Efficiency of Hospital Rounds Rapidly Improved with my iPad

Last week, I gave my glowing opinion of doing my hospital rounding using  my iPhone application.  It was quite a hospitalist efficiency booster.  I was able to round on 16 people and discharge 13 of them in less than  four and a half hours.  These patients were all known to me, so I wasn't sure how much time I saved by using my iPhone.  Yesterday, I picked up a new service entirely.  But I also had my iPad  up and running for the first time  for my daily rounds.   How did I do rounding on a new service of 14 patients I had never met before?  I was able to complete my Saturday rounds on 14 patients in four hours and twenty minutes flat and I got out in time to see hang out with grandma!

That's 260 minutes to round on 14 patients.  That's an average of 18 minutes and 30 seconds per patient, including all dictations, medication reconciliation on discharge as well as travel and down time between patients.    And what did my billing charges consist of for the day? Seven CPT 99238 less than 30 minute discharges, 3 level two hospital follow-ups CPT 99232 and four level three high level hospital follow-ups CPT 99233.

In my state, Medicare pays about $65 for a 99238, $68 for a 99232 and $97 for a 99233.  If you add up all my charges, if I had an all Medicare service, I would collect $1,047 for 260 minutes of work, or $241 an hour in revenue.  

On an annualized basis, if that was sustainable, that would generate $480,000 in revenue per hospitalist on a 2000 hour per year work year.   That's a lot more than the average hourly earnings for primary care.  We don't have a doctor shortage in this country.  We have a failure of information technology to present valuable patient  information to physicians in a manner that blends well with their work flow.
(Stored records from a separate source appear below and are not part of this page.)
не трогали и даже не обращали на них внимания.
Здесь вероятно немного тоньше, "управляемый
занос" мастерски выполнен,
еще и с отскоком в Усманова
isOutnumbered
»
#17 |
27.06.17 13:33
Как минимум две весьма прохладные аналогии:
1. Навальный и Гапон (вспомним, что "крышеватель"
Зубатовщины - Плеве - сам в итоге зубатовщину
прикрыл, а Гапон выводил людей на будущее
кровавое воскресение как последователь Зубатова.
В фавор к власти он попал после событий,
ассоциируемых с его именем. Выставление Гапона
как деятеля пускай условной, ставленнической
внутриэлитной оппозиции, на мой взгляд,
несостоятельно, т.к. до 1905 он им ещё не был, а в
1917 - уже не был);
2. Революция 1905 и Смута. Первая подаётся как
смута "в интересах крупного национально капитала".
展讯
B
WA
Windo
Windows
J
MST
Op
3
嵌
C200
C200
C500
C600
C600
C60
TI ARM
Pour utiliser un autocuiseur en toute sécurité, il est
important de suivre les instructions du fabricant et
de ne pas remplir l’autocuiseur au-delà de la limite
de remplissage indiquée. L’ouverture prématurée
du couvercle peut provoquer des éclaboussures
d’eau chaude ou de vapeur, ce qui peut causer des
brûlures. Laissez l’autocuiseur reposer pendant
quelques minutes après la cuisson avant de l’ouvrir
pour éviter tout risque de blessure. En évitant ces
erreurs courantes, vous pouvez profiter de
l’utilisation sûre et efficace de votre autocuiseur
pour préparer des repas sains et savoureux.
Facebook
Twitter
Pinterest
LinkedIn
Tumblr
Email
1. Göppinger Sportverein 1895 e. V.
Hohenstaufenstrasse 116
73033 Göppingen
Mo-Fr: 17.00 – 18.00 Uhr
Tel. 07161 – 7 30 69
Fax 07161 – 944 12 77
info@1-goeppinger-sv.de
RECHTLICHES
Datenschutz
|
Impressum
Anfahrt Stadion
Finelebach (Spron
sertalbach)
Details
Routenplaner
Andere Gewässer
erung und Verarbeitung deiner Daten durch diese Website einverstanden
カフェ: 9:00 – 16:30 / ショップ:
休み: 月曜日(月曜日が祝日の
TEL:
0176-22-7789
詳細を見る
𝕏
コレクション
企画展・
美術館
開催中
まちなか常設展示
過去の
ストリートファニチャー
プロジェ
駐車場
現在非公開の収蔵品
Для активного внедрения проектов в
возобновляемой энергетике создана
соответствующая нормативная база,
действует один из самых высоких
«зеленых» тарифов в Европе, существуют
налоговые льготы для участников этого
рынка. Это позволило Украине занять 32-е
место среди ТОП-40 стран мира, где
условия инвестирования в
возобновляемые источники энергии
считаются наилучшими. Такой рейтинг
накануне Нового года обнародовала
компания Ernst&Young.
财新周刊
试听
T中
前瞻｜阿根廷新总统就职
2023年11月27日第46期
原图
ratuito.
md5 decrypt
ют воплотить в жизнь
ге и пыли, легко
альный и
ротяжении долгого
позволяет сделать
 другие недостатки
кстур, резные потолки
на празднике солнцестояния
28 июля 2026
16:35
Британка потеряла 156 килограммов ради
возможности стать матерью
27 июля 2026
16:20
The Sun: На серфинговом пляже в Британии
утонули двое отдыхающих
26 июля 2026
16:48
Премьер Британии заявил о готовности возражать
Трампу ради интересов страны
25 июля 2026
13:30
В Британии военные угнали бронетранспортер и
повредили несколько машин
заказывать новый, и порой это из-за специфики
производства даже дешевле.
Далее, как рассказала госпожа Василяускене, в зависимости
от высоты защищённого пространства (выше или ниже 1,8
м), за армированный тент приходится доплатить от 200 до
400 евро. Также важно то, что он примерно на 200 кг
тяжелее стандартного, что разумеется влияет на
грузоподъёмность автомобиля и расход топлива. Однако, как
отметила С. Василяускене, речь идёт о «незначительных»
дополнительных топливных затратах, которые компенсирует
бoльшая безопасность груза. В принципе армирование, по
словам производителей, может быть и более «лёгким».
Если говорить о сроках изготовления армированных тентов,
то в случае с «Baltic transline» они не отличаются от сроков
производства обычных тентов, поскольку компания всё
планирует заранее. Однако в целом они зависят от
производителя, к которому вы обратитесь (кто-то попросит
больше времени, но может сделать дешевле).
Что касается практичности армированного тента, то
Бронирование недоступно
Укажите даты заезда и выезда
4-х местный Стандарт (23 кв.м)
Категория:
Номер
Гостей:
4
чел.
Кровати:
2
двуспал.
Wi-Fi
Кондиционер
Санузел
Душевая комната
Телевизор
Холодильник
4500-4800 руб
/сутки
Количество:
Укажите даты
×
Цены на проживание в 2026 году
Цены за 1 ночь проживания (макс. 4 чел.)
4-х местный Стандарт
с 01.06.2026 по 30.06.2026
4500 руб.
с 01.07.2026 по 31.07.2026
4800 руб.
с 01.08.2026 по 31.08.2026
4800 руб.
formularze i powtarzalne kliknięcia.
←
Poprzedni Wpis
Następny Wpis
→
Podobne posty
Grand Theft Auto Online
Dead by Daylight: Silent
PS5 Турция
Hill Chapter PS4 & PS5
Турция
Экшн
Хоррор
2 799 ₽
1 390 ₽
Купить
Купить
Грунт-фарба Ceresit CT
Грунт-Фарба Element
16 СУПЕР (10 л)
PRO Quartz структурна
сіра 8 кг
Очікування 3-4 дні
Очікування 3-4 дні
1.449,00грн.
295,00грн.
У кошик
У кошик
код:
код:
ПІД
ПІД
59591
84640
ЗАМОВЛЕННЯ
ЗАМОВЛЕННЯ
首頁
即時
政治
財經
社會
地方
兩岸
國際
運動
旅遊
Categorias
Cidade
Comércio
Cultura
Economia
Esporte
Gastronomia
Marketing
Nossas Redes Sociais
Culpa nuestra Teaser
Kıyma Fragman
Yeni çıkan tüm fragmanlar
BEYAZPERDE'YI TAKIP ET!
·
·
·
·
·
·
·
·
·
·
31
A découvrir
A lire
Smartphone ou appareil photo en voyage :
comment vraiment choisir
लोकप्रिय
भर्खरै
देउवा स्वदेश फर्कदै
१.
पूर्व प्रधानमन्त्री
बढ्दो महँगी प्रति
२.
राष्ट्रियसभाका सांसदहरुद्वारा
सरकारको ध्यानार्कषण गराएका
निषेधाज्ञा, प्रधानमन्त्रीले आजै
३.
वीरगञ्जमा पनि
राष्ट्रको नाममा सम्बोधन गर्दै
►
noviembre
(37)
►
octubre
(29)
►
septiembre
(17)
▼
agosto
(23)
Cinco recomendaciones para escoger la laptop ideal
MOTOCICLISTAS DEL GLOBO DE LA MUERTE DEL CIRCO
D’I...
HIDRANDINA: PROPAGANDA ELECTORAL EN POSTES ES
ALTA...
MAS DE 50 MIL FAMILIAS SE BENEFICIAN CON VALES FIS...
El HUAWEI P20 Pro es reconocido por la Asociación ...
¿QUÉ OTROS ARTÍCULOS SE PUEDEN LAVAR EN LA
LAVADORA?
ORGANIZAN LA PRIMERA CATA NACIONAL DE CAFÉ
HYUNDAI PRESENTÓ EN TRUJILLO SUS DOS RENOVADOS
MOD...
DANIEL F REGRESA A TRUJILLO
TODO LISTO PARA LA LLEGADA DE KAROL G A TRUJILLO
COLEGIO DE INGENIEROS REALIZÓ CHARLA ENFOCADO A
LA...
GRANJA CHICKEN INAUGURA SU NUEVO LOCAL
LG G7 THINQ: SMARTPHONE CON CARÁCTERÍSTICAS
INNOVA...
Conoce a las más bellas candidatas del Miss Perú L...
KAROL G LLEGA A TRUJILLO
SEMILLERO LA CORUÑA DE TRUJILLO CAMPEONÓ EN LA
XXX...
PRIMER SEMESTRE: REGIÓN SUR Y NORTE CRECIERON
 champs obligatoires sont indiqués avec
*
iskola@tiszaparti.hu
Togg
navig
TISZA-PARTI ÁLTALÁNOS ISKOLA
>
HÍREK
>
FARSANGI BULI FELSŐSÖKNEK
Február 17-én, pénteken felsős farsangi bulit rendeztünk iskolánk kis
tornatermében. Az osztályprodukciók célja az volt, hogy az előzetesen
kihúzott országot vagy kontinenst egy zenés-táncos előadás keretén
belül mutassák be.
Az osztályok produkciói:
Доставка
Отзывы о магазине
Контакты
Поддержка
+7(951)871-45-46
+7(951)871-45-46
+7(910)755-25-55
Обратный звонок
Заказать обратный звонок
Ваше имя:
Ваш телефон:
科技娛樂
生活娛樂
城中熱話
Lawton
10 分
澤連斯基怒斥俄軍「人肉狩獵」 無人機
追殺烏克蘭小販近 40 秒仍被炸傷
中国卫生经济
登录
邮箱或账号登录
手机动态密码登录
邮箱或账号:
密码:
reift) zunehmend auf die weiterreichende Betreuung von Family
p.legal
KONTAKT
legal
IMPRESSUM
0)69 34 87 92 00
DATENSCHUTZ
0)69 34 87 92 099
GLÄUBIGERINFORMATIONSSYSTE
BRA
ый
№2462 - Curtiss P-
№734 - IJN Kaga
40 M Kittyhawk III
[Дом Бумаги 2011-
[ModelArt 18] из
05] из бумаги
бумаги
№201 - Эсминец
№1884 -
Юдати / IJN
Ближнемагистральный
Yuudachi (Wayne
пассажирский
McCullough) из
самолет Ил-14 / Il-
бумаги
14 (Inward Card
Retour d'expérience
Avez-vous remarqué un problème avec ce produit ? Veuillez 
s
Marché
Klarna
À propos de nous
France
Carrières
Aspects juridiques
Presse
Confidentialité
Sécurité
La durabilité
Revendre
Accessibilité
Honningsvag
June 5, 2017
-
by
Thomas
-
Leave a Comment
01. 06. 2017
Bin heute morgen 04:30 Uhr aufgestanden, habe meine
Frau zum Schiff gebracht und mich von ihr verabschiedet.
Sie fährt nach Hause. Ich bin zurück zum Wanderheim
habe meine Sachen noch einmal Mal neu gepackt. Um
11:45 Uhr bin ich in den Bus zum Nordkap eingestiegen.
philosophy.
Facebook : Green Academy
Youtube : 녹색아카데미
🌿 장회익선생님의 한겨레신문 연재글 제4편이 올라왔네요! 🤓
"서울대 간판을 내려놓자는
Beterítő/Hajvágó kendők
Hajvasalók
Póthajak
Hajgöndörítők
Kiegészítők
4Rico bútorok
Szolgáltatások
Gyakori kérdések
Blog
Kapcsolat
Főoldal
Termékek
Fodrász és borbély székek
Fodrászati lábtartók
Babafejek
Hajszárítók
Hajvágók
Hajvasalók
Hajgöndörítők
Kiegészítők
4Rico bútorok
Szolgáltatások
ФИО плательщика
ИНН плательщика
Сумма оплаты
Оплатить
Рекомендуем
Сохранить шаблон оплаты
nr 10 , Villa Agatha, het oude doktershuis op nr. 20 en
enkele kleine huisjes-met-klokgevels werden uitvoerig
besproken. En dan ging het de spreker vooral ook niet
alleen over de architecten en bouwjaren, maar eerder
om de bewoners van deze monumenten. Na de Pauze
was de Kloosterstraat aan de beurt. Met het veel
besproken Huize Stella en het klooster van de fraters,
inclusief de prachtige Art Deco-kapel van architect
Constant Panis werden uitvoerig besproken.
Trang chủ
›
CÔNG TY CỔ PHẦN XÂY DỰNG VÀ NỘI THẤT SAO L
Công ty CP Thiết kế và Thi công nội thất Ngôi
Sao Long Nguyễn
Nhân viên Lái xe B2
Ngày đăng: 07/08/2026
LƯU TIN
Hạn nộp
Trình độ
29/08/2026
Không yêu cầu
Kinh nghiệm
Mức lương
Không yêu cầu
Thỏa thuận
The future of the delivery of medicine lies in technologies that allow the physician to rapidly expand their volume of care while optimizing patient safety.  Hospitals that fail to recognize the importance of technologies to standardize many systems process and improve  the efficiency in the delivery of care under bundled payment programs are going to suffer greatly when Medicare starts demanding their money back.

These are exciting times and I'm glad  I have my first generation iPad to play along.  It's only going to get better, faster. Five years ago, none of this would have seemed possible.  Five years from now, I'm going to look back and laugh at how we used to do things.  That's a good thing if you ask me.

UPDATE:  It's January 2013 and I'm currently rounding with an iPhone 5 and a mini iPad.  Still loving it!